The past year and a half has been very tough for our shareholders, our selling group members, our clients and our employees. Since the hedge fund attack in December 2015, United Development Funding IV (“UDF IV” or the “Trust”), its advisor and the other United Development Funding funds (collectively, “we,” “our,” or “UDF”) have been under constant and intense pressure. Despite these tremendous challenges, much has been accomplished. Specifically:

 

·EisnerAmper LLP has been engaged as the new independent registered public accounting firm by each of the UDF funds.
·An independent internal investigation was conducted by Thompson & Knight LLP, assisted by forensic accountants from a national accounting firm, which found no evidence of fraud or misconduct on the part of UDF IV, its management, or its advisor. The investigation team did identify certain areas for remedial improvement, which UDF IV is implementing.
·UDF IV reduced amounts owed under its lines of credit and notes payable from approximately $170.9 million at September 30, 2015 to approximately $7.5 million as of May 4, 2017.
·Although it has reduced the size of its portfolio in order to reduce its debt, UDF IV continues to fund existing loans and originate new loans.
·UDF IV, together with United Development Funding III, L.P. (collectively, the “Companies”), submitted a joint response to the previously disclosed “Wells Notices” from the Securities and Exchange Commission regarding potential enforcement actions alleging certain securities law violations.

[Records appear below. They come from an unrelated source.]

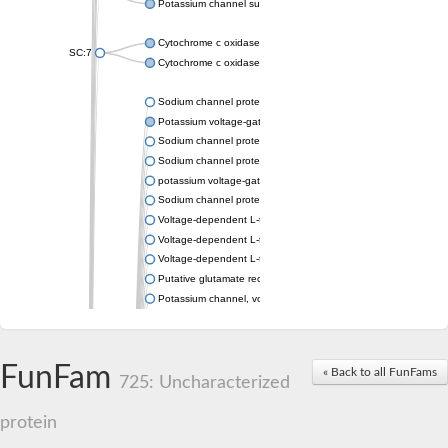
Potassium channel subfamily K member 4
Cytochrome c oxidase subunit 3
SC:7
Cytochrome c oxidase subunit 3
Sodium channel protein
Potassium voltage-gated channel subfamily a member
Sodium channel protein
Sodium channel protein
potassium voltage-gated channel subfamily G member 1
Sodium channel protein
Voltage-dependent L-type calcium channel subunit alpha
Voltage-dependent L-type calcium channel subunit alpha
Voltage-dependent L-type calcium channel subunit alpha
Putative glutamate receptor ionotropic kainate 1
Potassium channel, voltage-gated Shaw-related subfamily C,
Voltage-dependent N-type calcium channel subunit alpha
Glutamate receptor, ionotropic, AMPA 4
Voltage-dependent T-type calcium channel subunit alpha
FunFam
« Back to all FunFams
Calcium-activated potassium channel subunit alpha-1 isoform 
725: Uncharacterized
Putative potassium voltage-gated channel subfamily KQT mem
ryanodine receptor isoform X2
protein
Voltage-dependent T-type calcium channel subunit alpha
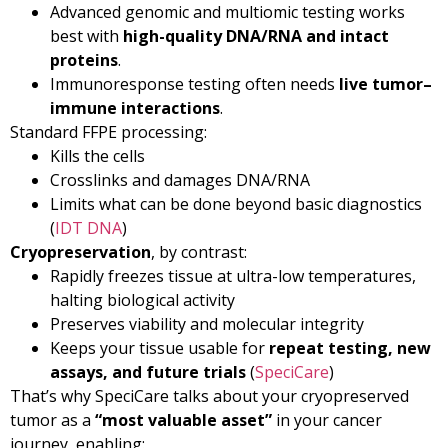
Advanced genomic and multiomic testing works
best with
high-quality DNA/RNA and intact
proteins
.
Immunoresponse testing often needs
live tumor–
immune interactions
.
Standard FFPE processing:
Kills the cells
Crosslinks and damages DNA/RNA
Limits what can be done beyond basic diagnostics
(
IDT DNA
)
Cryopreservation
, by contrast:
Rapidly freezes tissue at ultra-low temperatures,
halting biological activity
Preserves viability and molecular integrity
Keeps your tissue usable for
repeat testing, new
assays, and future trials
(
SpeciCare
)
That’s why SpeciCare talks about your cryopreserved
tumor as a
“most valuable asset”
in your cancer
journey, enabling:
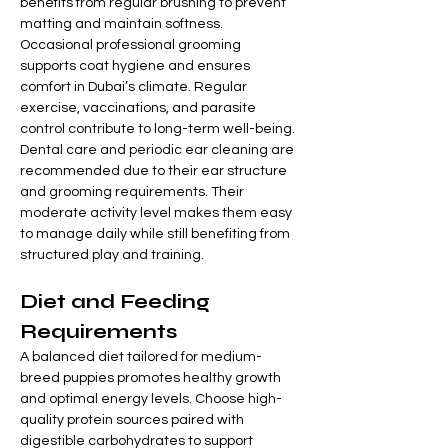
benefits from regular brushing to prevent 
matting and maintain softness. 
Occasional professional grooming 
supports coat hygiene and ensures 
comfort in Dubai’s climate. Regular 
exercise, vaccinations, and parasite 
control contribute to long-term well-being.
Dental care and periodic ear cleaning are 
recommended due to their ear structure 
and grooming requirements. Their 
moderate activity level makes them easy 
to manage daily while still benefiting from 
structured play and training.
Diet and Feeding 
Requirements
A balanced diet tailored for medium-
breed puppies promotes healthy growth 
and optimal energy levels. Choose high-
quality protein sources paired with 
digestible carbohydrates to support 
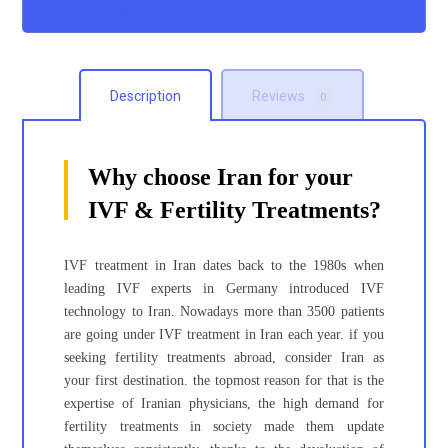
Description
Reviews
0
Why choose Iran for your
IVF & Fertility Treatments?
IVF treatment in Iran dates back to the 1980s when
leading IVF experts in Germany introduced IVF
technology to Iran. Nowadays more than 3500 patients
are going under IVF treatment in Iran each year. if you
seeking fertility treatments abroad, consider Iran as
your first destination. the topmost reason for that is the
expertise of Iranian physicians, the high demand for
fertility treatments in society made them update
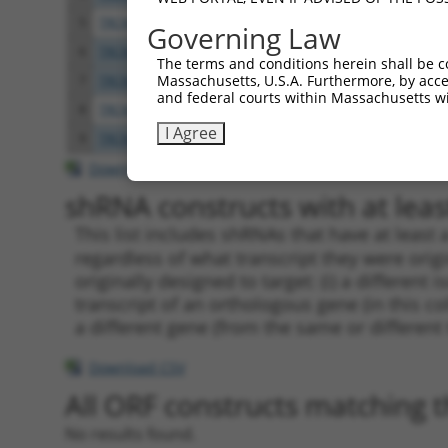
5
TRCN0000242041
CTAGAAGGCAGTCGGGAATTT
pLKO
Governing Law
6
TRCN0000151027
GATTTGGTTCACAGCACTAAA
pLKO.
The terms and conditions herein shall be c
Massachusetts, U.S.A. Furthermore, by acces
7
TRCN0000312433
GATTTGGTTCACAGCACTAAA
pLKO
and federal courts within Massachusetts wi
8
TRCN0000173329
GAGATCGGAAGAGCTTATCAA
pLKO.
I Agree
9
TRCN0000156512
GCTGATTTGGTTCACAGCACT
pLKO.
Download CSV
shRNA constructs with at least
This list includes shRNAs that have at least
regardless of what transcript they were origi
originally designed to target: (i) a different 
transcript of an orthologous gene (in this c
a different gene (from the same or different
Download CSV
All ORF constructs matching th
No results found.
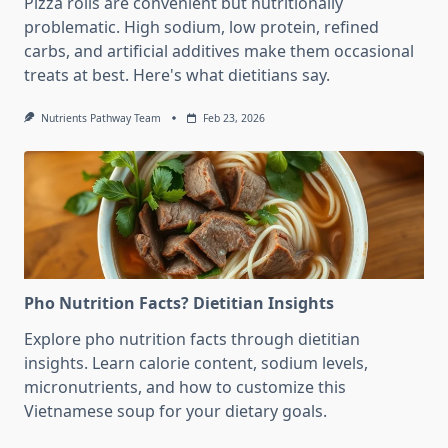
Pizza rolls are convenient but nutritionally
problematic. High sodium, low protein, refined
carbs, and artificial additives make them occasional
treats at best. Here's what dietitians say.
Nutrients Pathway Team
Feb 23, 2026
Pho Nutrition Facts? Dietitian Insights
Explore pho nutrition facts through dietitian
insights. Learn calorie content, sodium levels,
micronutrients, and how to customize this
Vietnamese soup for your dietary goals.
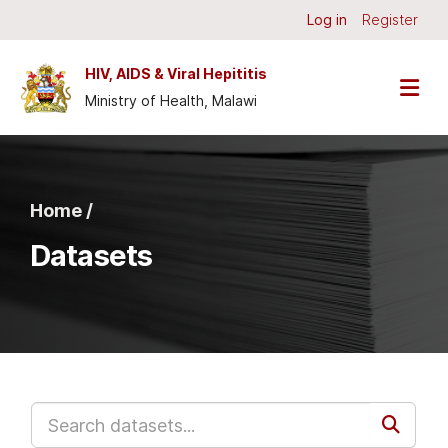
Skip to main content
Log in
Register
HIV, AIDS & Viral Hepititis
Ministry of Health, Malawi
Home /
Datasets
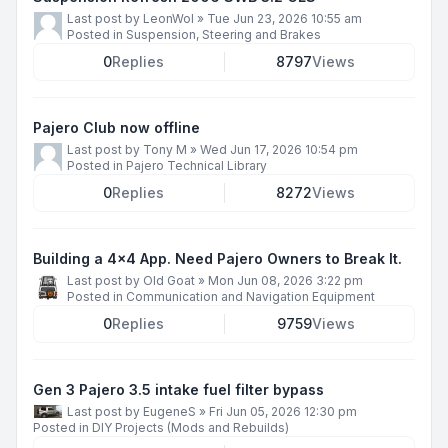
Last post by
LeonWol
»
Tue Jun 23, 2026 10:55 am
Posted in
Suspension, Steering and Brakes
0
Replies
8797
Views
Pajero Club now offline
Last post by
Tony M
»
Wed Jun 17, 2026 10:54 pm
Posted in
Pajero Technical Library
0
Replies
8272
Views
Building a 4x4 App. Need Pajero Owners to Break It.
Last post by
Old Goat
»
Mon Jun 08, 2026 3:22 pm
Posted in
Communication and Navigation Equipment
0
Replies
9759
Views
Gen 3 Pajero 3.5 intake fuel filter bypass
Last post by
EugeneS
»
Fri Jun 05, 2026 12:30 pm
Posted in
DIY Projects (Mods and Rebuilds)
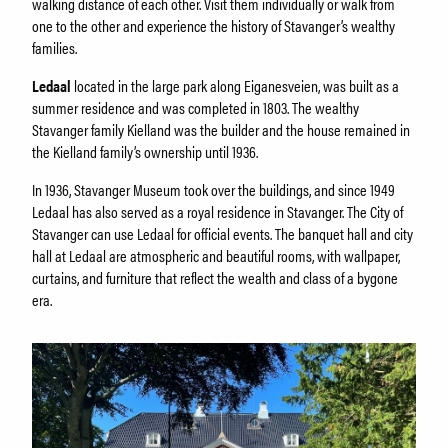
About Holmeegenes
walking distance of each other. Visit them individually or walk from
About Breidablikk
one to the other and experience the history of Stavanger’s wealthy
families.
About Ledaal
Employees
Ledaal
located in the large park along Eiganesveien, was built as a
summer residence and was completed in 1803. The wealthy
Stavanger family Kielland was the builder and the house remained in
the Kielland family’s ownership until 1936.
SØK
In 1936, Stavanger Museum took over the buildings, and since 1949
Ledaal has also served as a royal residence in Stavanger. The City of
Stavanger can use Ledaal for official events. The banquet hall and city
hall at Ledaal are atmospheric and beautiful rooms, with wallpaper,
curtains, and furniture that reflect the wealth and class of a bygone
era.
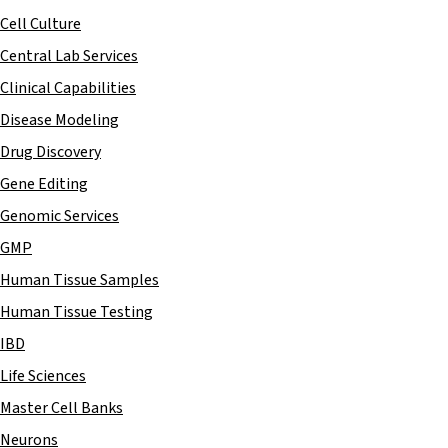
Cell Culture
Central Lab Services
Clinical Capabilities
Disease Modeling
Drug Discovery
Gene Editing
Genomic Services
GMP
Human Tissue Samples
Human Tissue Testing
IBD
Life Sciences
Master Cell Banks
Neurons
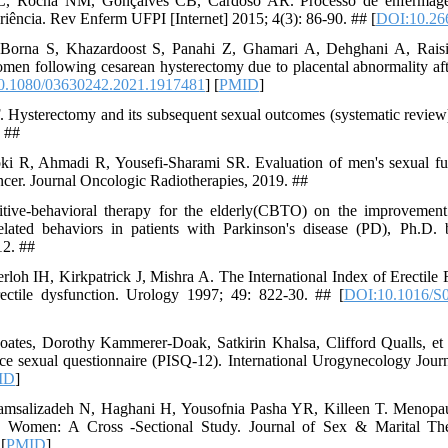
, Rocha NM, Gonçalves CB, Cardoso AR. Processo de enfermagem
eriência. Rev Enferm UFPI [Internet] 2015; 4(3): 86-90. ## [
DOI:10.266
 Borna S, Khazardoost S, Panahi Z, Ghamari A, Dehghani A, Raisi
women following cesarean hysterectomy due to placental abnormality 
0.1080/03630242.2021.1917481
] [
PMID
]
 Hysterectomy and its subsequent sexual outcomes (systematic review
. ##
ki R, Ahmadi R, Yousefi-Sharami SR. Evaluation of men's sexual fun
ancer. Journal Oncologic Radiotherapies, 2019. ##
nitive-behavioral therapy for the elderly(CBTO) on the improvemen
elated behaviors in patients with Parkinson's disease (PD), Ph.D. 
12. ##
oh IH, Kirkpatrick J, Mishra A. The International Index of Erectile F
rectile dysfunction. Urology 1997; 49: 822-30. ## [
DOI:10.1016/S
tes, Dorothy Kammerer-Doak, Satkirin Khalsa, Clifford Qualls, et a
nce sexual questionnaire (PISQ-12). International Urogynecology Jour
ID
]
hamsalizadeh N, Haghani H, Yousofnia Pasha YR, Killeen T. Menopa
n Women: A Cross -Sectional Study. Journal of Sex & Marital Th
 [
PMID
]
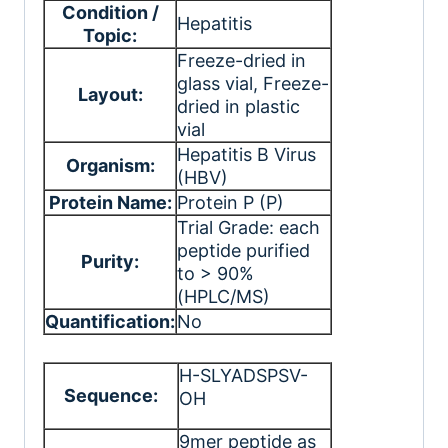
Condition /
Hepatitis
Topic:
Freeze-dried in
glass vial
, Freeze-
Layout:
dried in plastic
vial
Hepatitis B Virus
Organism:
(HBV)
Protein Name:
Protein P (P)
Trial Grade: each
peptide purified
Purity:
to > 90%
(HPLC/MS)
Quantification:
No
H-SLYADSPSV-
Sequence:
OH
9mer peptide as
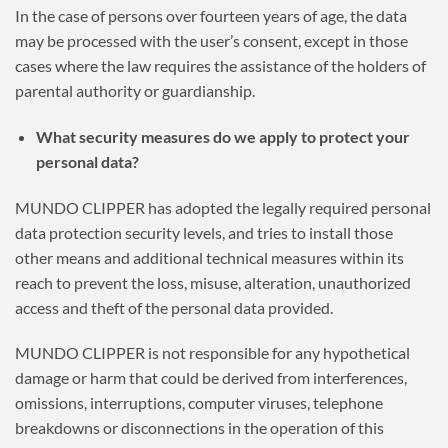
In the case of persons over fourteen years of age, the data
may be processed with the user’s consent, except in those
cases where the law requires the assistance of the holders of
parental authority or guardianship.
What security measures do we apply to protect your
personal data?
MUNDO CLIPPER has adopted the legally required personal
data protection security levels, and tries to install those
other means and additional technical measures within its
reach to prevent the loss, misuse, alteration, unauthorized
access and theft of the personal data provided.
MUNDO CLIPPER is not responsible for any hypothetical
damage or harm that could be derived from interferences,
omissions, interruptions, computer viruses, telephone
breakdowns or disconnections in the operation of this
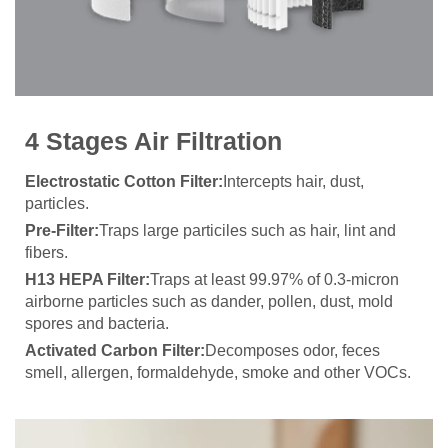
4 Stages Air Filtration
Electrostatic Cotton Filter:
Intercepts hair, dust,
particles.
Pre-Filter:
Traps large particiles such as hair, lint and
fibers.
H13 HEPA Filter:
Traps at least 99.97% of 0.3-micron
airborne particles such as dander, pollen, dust, mold
spores and bacteria.
Activated Carbon Filter:
Decomposes odor, feces
smell, allergen, formaldehyde, smoke and other VOCs.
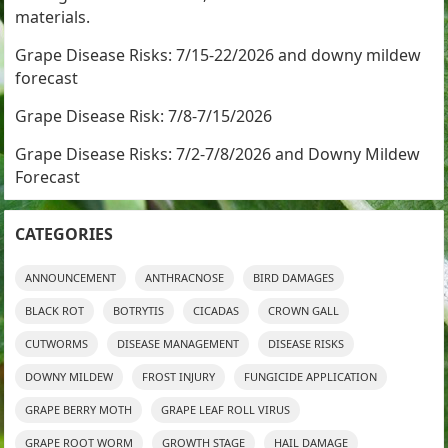
materials.
Grape Disease Risks: 7/15-22/2026 and downy mildew
forecast
Grape Disease Risk: 7/8-7/15/2026
Grape Disease Risks: 7/2-7/8/2026 and Downy Mildew
Forecast
CATEGORIES
ANNOUNCEMENT
ANTHRACNOSE
BIRD DAMAGES
BLACK ROT
BOTRYTIS
CICADAS
CROWN GALL
CUTWORMS
DISEASE MANAGEMENT
DISEASE RISKS
DOWNY MILDEW
FROST INJURY
FUNGICIDE APPLICATION
GRAPE BERRY MOTH
GRAPE LEAF ROLL VIRUS
GRAPE ROOT WORM
GROWTH STAGE
HAIL DAMAGE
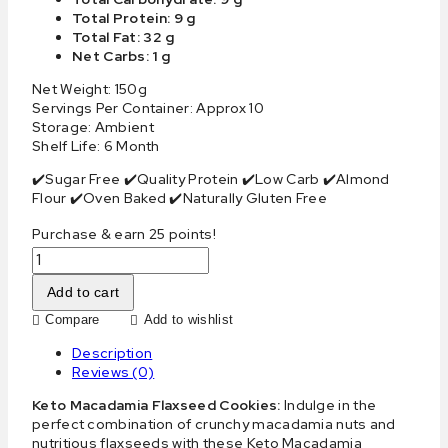
Total Protein: 9 g
Total Fat: 32 g
Net Carbs: 1 g
Net Weight: 150g
Servings Per Container: Approx 10
Storage: Ambient
Shelf Life: 6 Month
✔️Sugar Free ✔️Quality Protein ✔️Low Carb ✔️Almond
Flour ✔️Oven Baked ✔️Naturally Gluten Free
Purchase & earn 25 points!
Add to cart
Compare
Add to wishlist
Description
Reviews (0)
Keto Macadamia Flaxseed Cookies:
Indulge in the
perfect combination of crunchy macadamia nuts and
nutritious flaxseeds with these Keto Macadamia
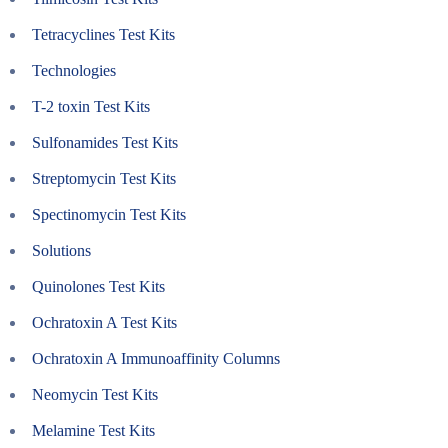
Tetracyclines Test Kits
Technologies
T-2 toxin Test Kits
Sulfonamides Test Kits
Streptomycin Test Kits
Spectinomycin Test Kits
Solutions
Quinolones Test Kits
Ochratoxin A Test Kits
Ochratoxin A Immunoaffinity Columns
Neomycin Test Kits
Melamine Test Kits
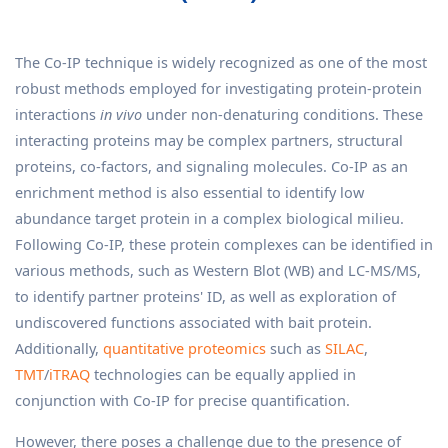
The Co-IP technique is widely recognized as one of the most
robust methods employed for investigating protein-protein
interactions
in vivo
under non-denaturing conditions. These
interacting proteins may be complex partners, structural
proteins, co-factors, and signaling molecules. Co-IP as an
enrichment method is also essential to identify low
abundance target protein in a complex biological milieu.
Following Co-IP, these protein complexes can be identified in
various methods, such as Western Blot (WB) and LC-MS/MS,
to identify partner proteins' ID, as well as exploration of
undiscovered functions associated with bait protein.
Additionally,
quantitative proteomics
such as
SILAC
,
TMT
/
iTRAQ
technologies can be equally applied in
conjunction with Co-IP for precise quantification.
However, there poses a challenge due to the presence of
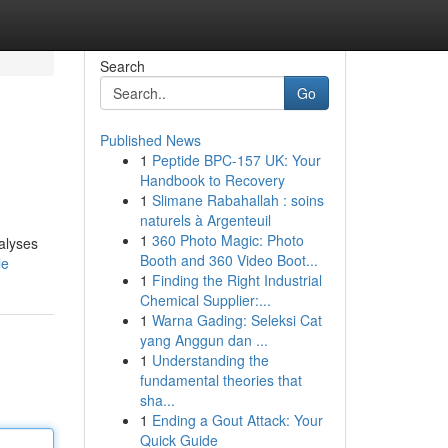
Search
Go
Published News
1
Peptide BPC-157 UK: Your
Handbook to Recovery
1
Slimane Rabahallah : soins
naturels à Argenteuil
1
360 Photo Magic: Photo
alyses
Booth and 360 Video Boot...
le
1
Finding the Right Industrial
Chemical Supplier:...
1
Warna Gading: Seleksi Cat
yang Anggun dan ...
1
Understanding the
fundamental theories that
sha...
1
Ending a Gout Attack: Your
Quick Guide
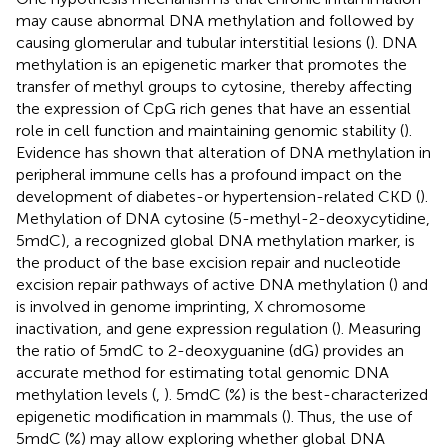
may cause abnormal DNA methylation and followed by
causing glomerular and tubular interstitial lesions (
). DNA
methylation is an epigenetic marker that promotes the
transfer of methyl groups to cytosine, thereby affecting
the expression of CpG rich genes that have an essential
role in cell function and maintaining genomic stability (
).
Evidence has shown that alteration of DNA methylation in
peripheral immune cells has a profound impact on the
development of diabetes-or hypertension-related CKD (
).
Methylation of DNA cytosine (5-methyl-2-deoxycytidine,
5mdC), a recognized global DNA methylation marker, is
the product of the base excision repair and nucleotide
excision repair pathways of active DNA methylation (
) and
is involved in genome imprinting, X chromosome
inactivation, and gene expression regulation (
). Measuring
the ratio of 5mdC to 2-deoxyguanine (dG) provides an
accurate method for estimating total genomic DNA
methylation levels (
,
). 5mdC (%) is the best-characterized
epigenetic modification in mammals (
). Thus, the use of
5mdC (%) may allow exploring whether global DNA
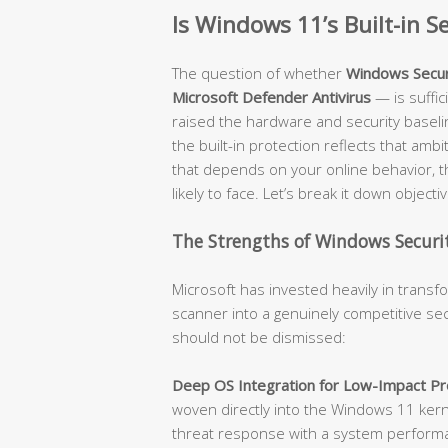
Is Windows 11’s Built-in 
The question of whether
Windows Secur
Microsoft Defender Antivirus
— is suffi
raised the hardware and security baseli
the built-in protection reflects that amb
that depends on your online behavior, t
likely to face. Let’s break it down objectiv
The Strengths of Windows Securit
Microsoft has invested heavily in trans
scanner into a genuinely competitive sec
should not be dismissed:
Deep OS Integration for Low-Impact Pro
woven directly into the Windows 11 kerne
threat response with a system performanc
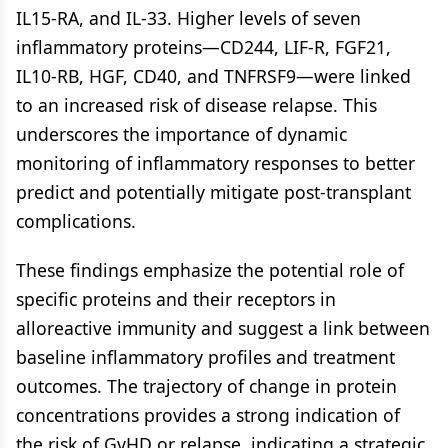
IL15-RA, and IL-33. Higher levels of seven
inflammatory proteins—CD244, LIF-R, FGF21,
IL10-RB, HGF, CD40, and TNFRSF9—were linked
to an increased risk of disease relapse. This
underscores the importance of dynamic
monitoring of inflammatory responses to better
predict and potentially mitigate post-transplant
complications.
These findings emphasize the potential role of
specific proteins and their receptors in
alloreactive immunity and suggest a link between
baseline inflammatory profiles and treatment
outcomes. The trajectory of change in protein
concentrations provides a strong indication of
the risk of GvHD or relapse, indicating a strategic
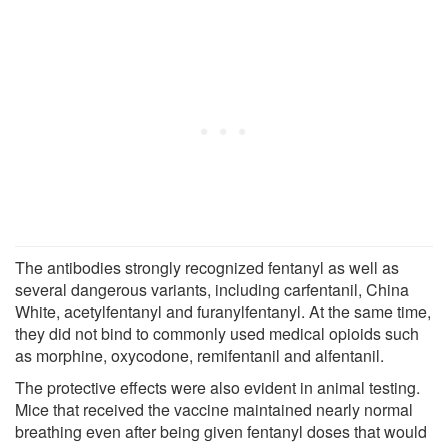
The antibodies strongly recognized fentanyl as well as
several dangerous variants, including carfentanil, China
White, acetylfentanyl and furanylfentanyl. At the same time,
they did not bind to commonly used medical opioids such
as morphine, oxycodone, remifentanil and alfentanil.
The protective effects were also evident in animal testing.
Mice that received the vaccine maintained nearly normal
breathing even after being given fentanyl doses that would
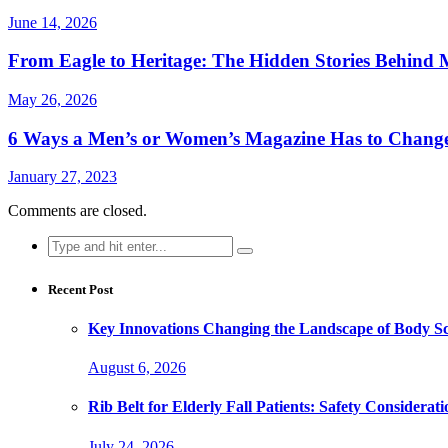
June 14, 2026
From Eagle to Heritage: The Hidden Stories Behind M
May 26, 2026
6 Ways a Men’s or Women’s Magazine Has to Change
January 27, 2023
Comments are closed.
Search
for:
Recent Post
Key Innovations Changing the Landscape of Body Sc
August 6, 2026
Rib Belt for Elderly Fall Patients: Safety Considerati
July 24, 2026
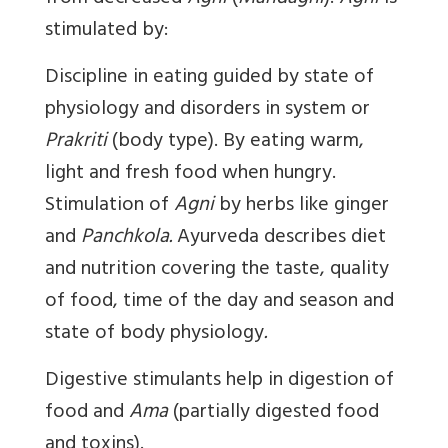
stimulated by:
Discipline in eating guided by state of
physiology and disorders in system or
Prakriti
(body type). By eating warm,
light and fresh food when hungry.
Stimulation of
Agni
by herbs like ginger
and
Panchkola.
Ayurveda describes diet
and nutrition covering the taste, quality
of food, time of the day and season and
state of body physiology
.
Digestive stimulants help in digestion of
food and
Ama
(partially digested food
and toxins).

The Companies continue to believe that they have complied with all applicable laws and regulations.
·UDF IV made distributions to its shareholders in January, February, and November of 2016.

 

The Trust continues to work diligently to complete the financial reporting for multiple years and quarters beginning December 31, 2015 through March 31, 2017. The contemporaneous preparation of audit reports and reviews for multiple periods, as well as the other demands UDF management is addressing, have extended the time required to complete the financial reporting. The process is ongoing, and the Trust and its management are committed to publication of the financial statements as promptly as possible.

 

Looking forward, as the economy continues to improve, we expect to see continued growth in housing demand, concentrated in markets with strong job growth, including our primary markets of Dallas, Austin, San Antonio and Houston. Our pipeline of financing opportunities remains strong as builders and developers struggle to provide lots and homes to meet the increased housing demand.

 

Thank you for your patience and support.

 

 

 

 

This correspondence contains forward-looking statements within the meaning of Section 27A of the Securities Act of 1933, as amended, and Section 21E of the Securities Exchange Act of 1934, as amended. The Trust makes these forward-looking statements in reliance on the safe harbor protections provided under the Private Securities Litigation Reform Act of 1995. These forward-looking statements are based on the Trust’s current expectations and estimates, and are not guarantees of future performance or future events. Such forward-looking statements generally can be identified by the use of forward-looking terminology such as “may,” “will,” “expect,” “intend,” “anticipate,” “estimate,” “believe,” or other similar words. Readers of this correspondence should be aware that there are various factors, many of which are beyond the Trust’s control, that could cause actual results to differ materially from any forward-looking statements made in this correspondence. Accordingly, readers are cautioned not to place undue reliance on these forward-looking statements, which speak only as of the date of this correspondence. A number of important factors could cause actual results or events to differ materially from the forward-looking statements contained in this correspondence. Forward-looking statements in this document speak only as of the date on which such statements were made, and we undertake no obligation to update any such statements that may become untrue because of subsequent events.